With data as big as we can get it today, the scientific method doesn't work anymore. (Don't take my word for it. Listen to Sandy Pentland.)
A correlation between two factors is judged statistically significant if there is less than a 5%, or 1%, or 0.5% chance that the results would come out this way by chance. At the strictest level, this means 1:200 false hypotheses will show up as true out of randomness. With tremendous data, we can test effectively infinite hypotheses. Plenty of them will look significant when they are not. As Sandy puts it, you can learn that people who drive Fords on Thursdays are more likely to get the flu. The correlation exists, but it's bullshit.
With big data, it's time to bring the word "significant" back to its regular-people meaning. We have to look for causality. We have to look for the micropatterns that lead to better health, smoother traffic, lower energy use.
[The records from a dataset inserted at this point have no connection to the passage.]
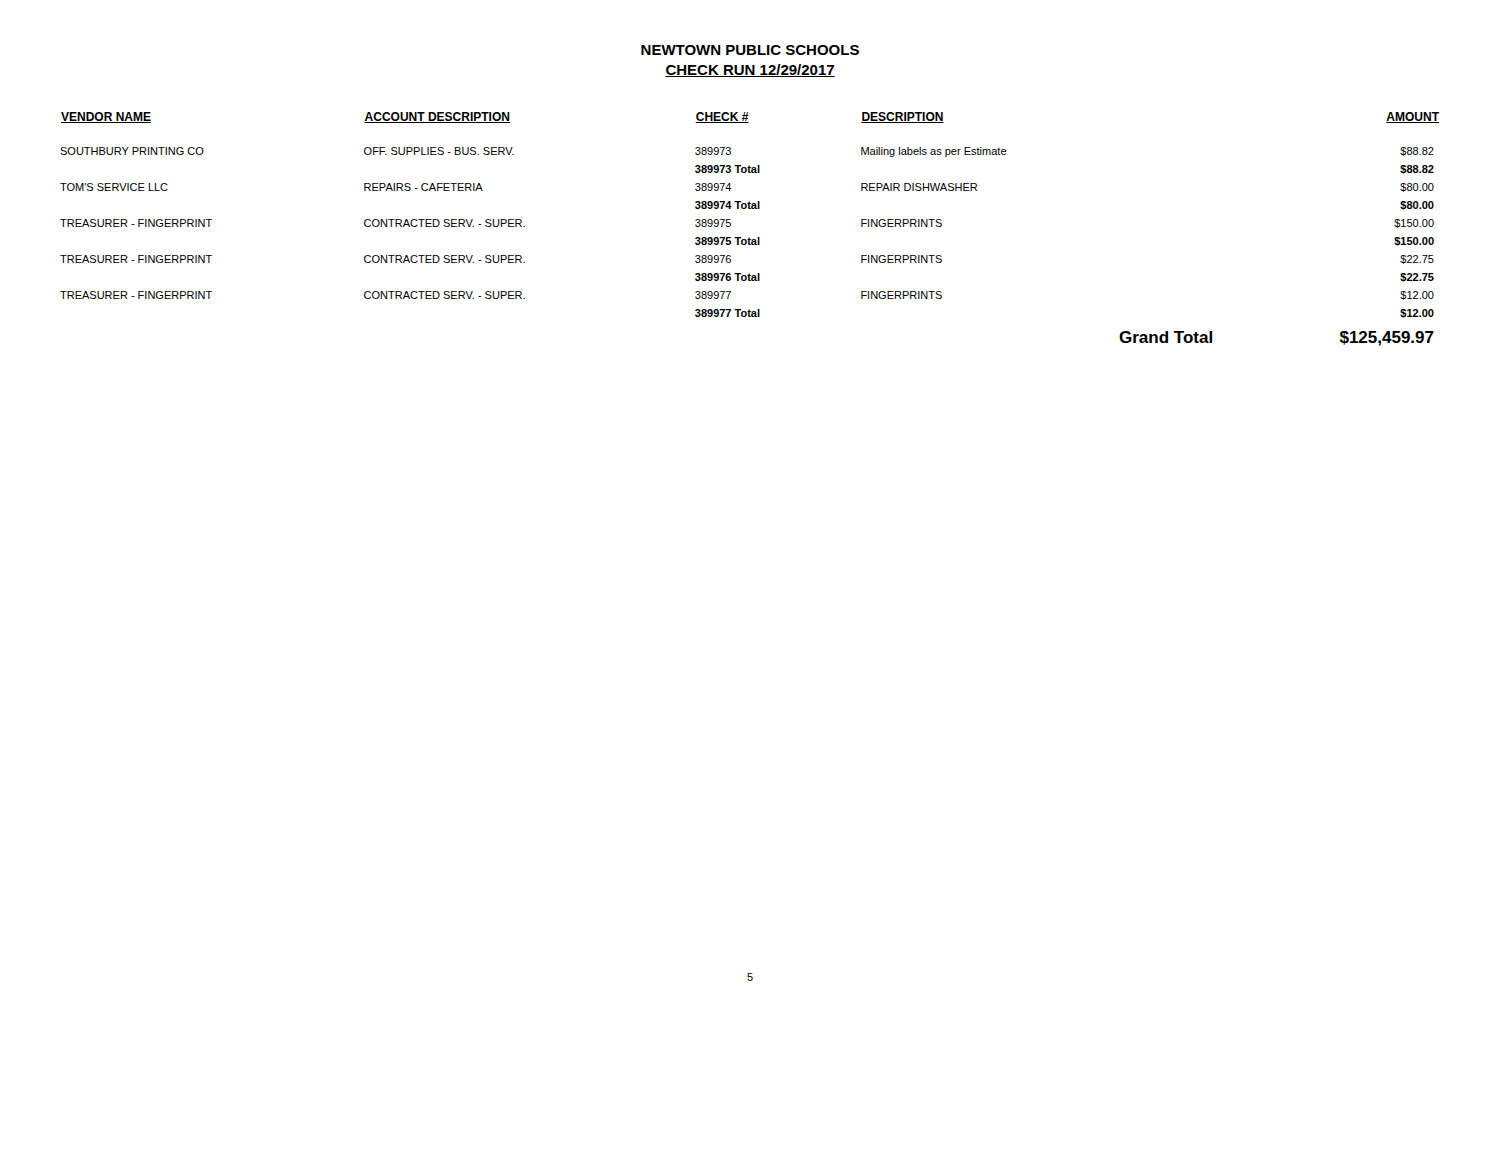NEWTOWN PUBLIC SCHOOLS
CHECK RUN 12/29/2017
| VENDOR NAME | ACCOUNT DESCRIPTION | CHECK # | DESCRIPTION | AMOUNT |
| --- | --- | --- | --- | --- |
| SOUTHBURY PRINTING CO | OFF. SUPPLIES - BUS. SERV. | 389973 | Mailing labels as per Estimate | $88.82 |
| | | 389973 Total | | $88.82 |
| TOM'S SERVICE LLC | REPAIRS - CAFETERIA | 389974 | REPAIR DISHWASHER | $80.00 |
| | | 389974 Total | | $80.00 |
| TREASURER - FINGERPRINT | CONTRACTED SERV. - SUPER. | 389975 | FINGERPRINTS | $150.00 |
| | | 389975 Total | | $150.00 |
| TREASURER - FINGERPRINT | CONTRACTED SERV. - SUPER. | 389976 | FINGERPRINTS | $22.75 |
| | | 389976 Total | | $22.75 |
| TREASURER - FINGERPRINT | CONTRACTED SERV. - SUPER. | 389977 | FINGERPRINTS | $12.00 |
| | | 389977 Total | | $12.00 |
| | Grand Total | $125,459.97 |
5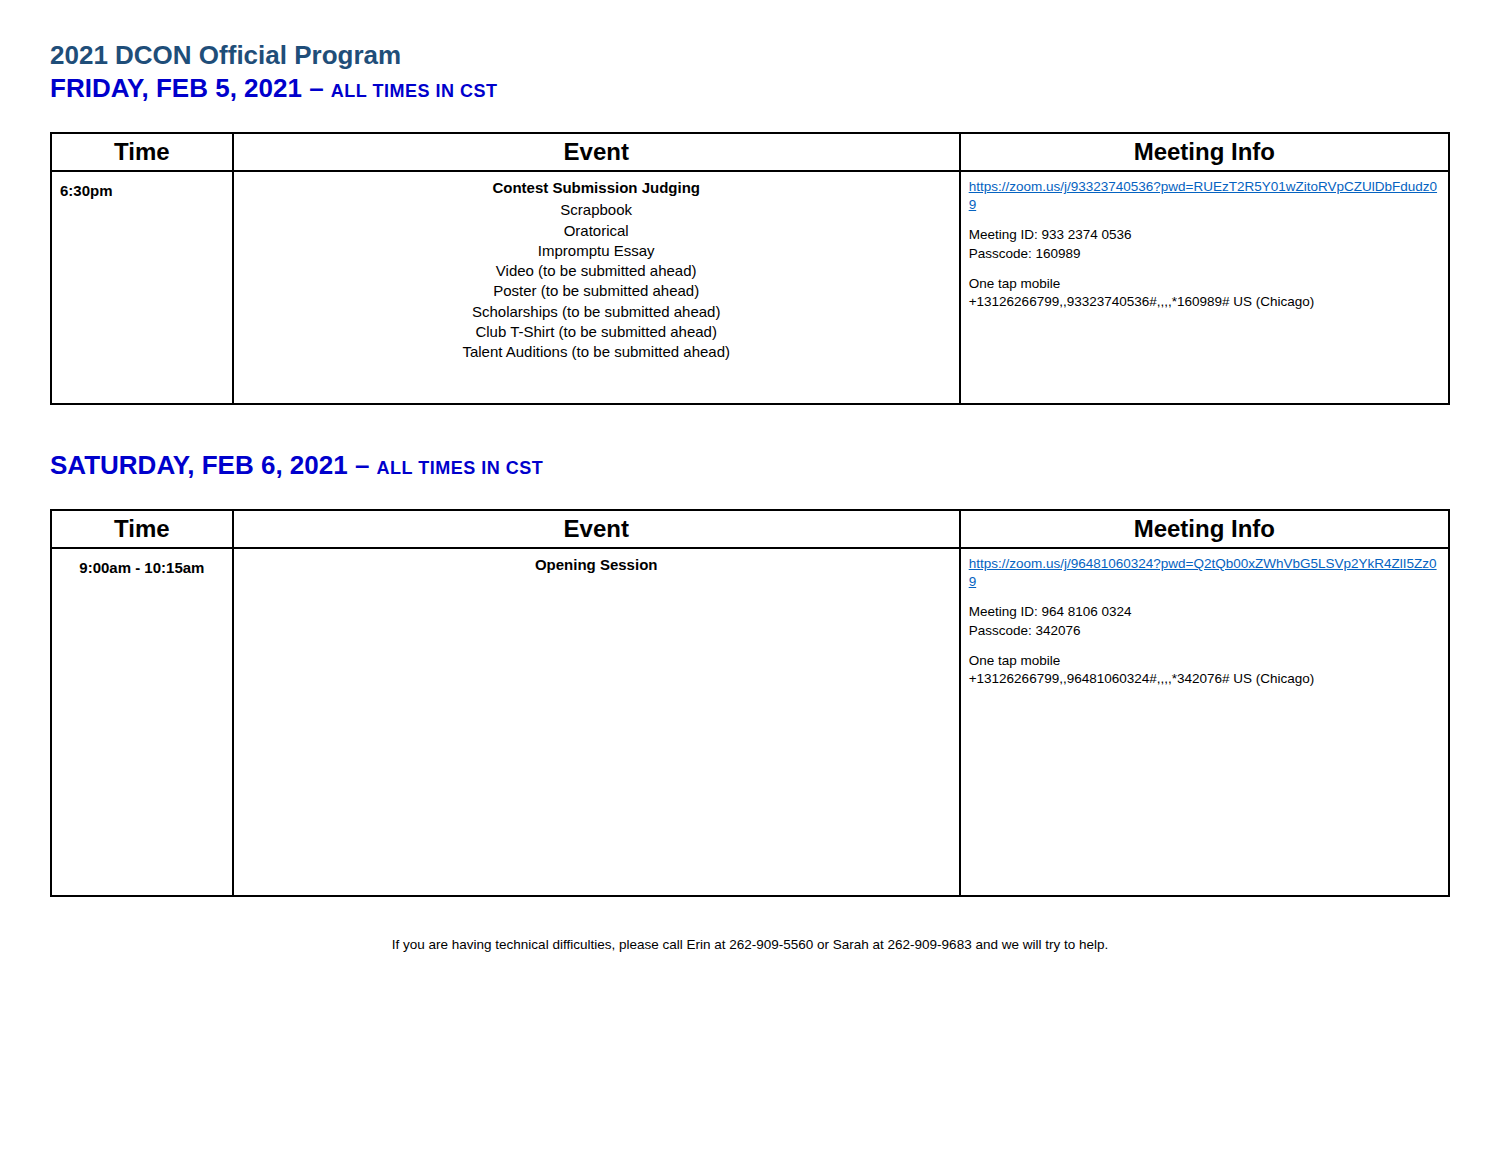2021 DCON Official Program
FRIDAY, FEB 5, 2021 – ALL TIMES IN CST
| Time | Event | Meeting Info |
| --- | --- | --- |
| 6:30pm | Contest Submission Judging Scrapbook Oratorical Impromptu Essay Video (to be submitted ahead) Poster (to be submitted ahead) Scholarships (to be submitted ahead) Club T-Shirt (to be submitted ahead) Talent Auditions (to be submitted ahead) | https://zoom.us/j/93323740536?pwd=RUEzT2R5Y01wZitoRVpCZUlDbFdudz09 Meeting ID: 933 2374 0536 Passcode: 160989 One tap mobile +13126266799,,93323740536#,,,,*160989# US (Chicago) |
SATURDAY, FEB 6, 2021 – ALL TIMES IN CST
| Time | Event | Meeting Info |
| --- | --- | --- |
| 9:00am - 10:15am | Opening Session | https://zoom.us/j/96481060324?pwd=Q2tQb00xZWhVbG5LSVp2YkR4ZlI5Zz09 Meeting ID: 964 8106 0324 Passcode: 342076 One tap mobile +13126266799,,96481060324#,,,,*342076# US (Chicago) |
If you are having technical difficulties, please call Erin at 262-909-5560 or Sarah at 262-909-9683 and we will try to help.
No more "this happened and this happened to the same people, so they must be related!" Causality delineates the difference between truth and publishability of an academic paper.
How can we find that causality? It is complex: many influences together trigger each event, and each of these factors are triggered by many influences including each other. How are we to analyze this?
|A painfully simplified example: Jay's new web site|
Manufacturing has a tool that could be useful. Quality Function Deployment, and in particular the House of Quality tool, addresses the chains and webs of causality. As Chad Fowler explained yesterday at 1DevDayDetroit, the House of Quality starts with desired product characteristics. It identifies the relative importance of each characteristic; a list of measurable factors that influence the characteristics; and which factors influence which characteristics, how much, and in what direction. Magic multiplication formulas then calculate which factors are the most important to the final product.
But don't stop there. Take the factors and turn them into the target characteristics in the next House of Quality. Find factors that influence this new, more detailed set of characteristics. Repeat the determination of what factors influence what characteristics and how much.
|The factors from Iteration 1 become the goals in Iteration 2.|
This kind of causality analysis is a lot of work. Creating this sad little example made my brain hurt. This analysis is no simple graph of heart attacks vs strawberry consumption across populations. On the upside, Big Data drastically expands our selection of measurable factors. If we can identify causality at a level this detailed, we can get a deeper level of information. We can get closer to truth.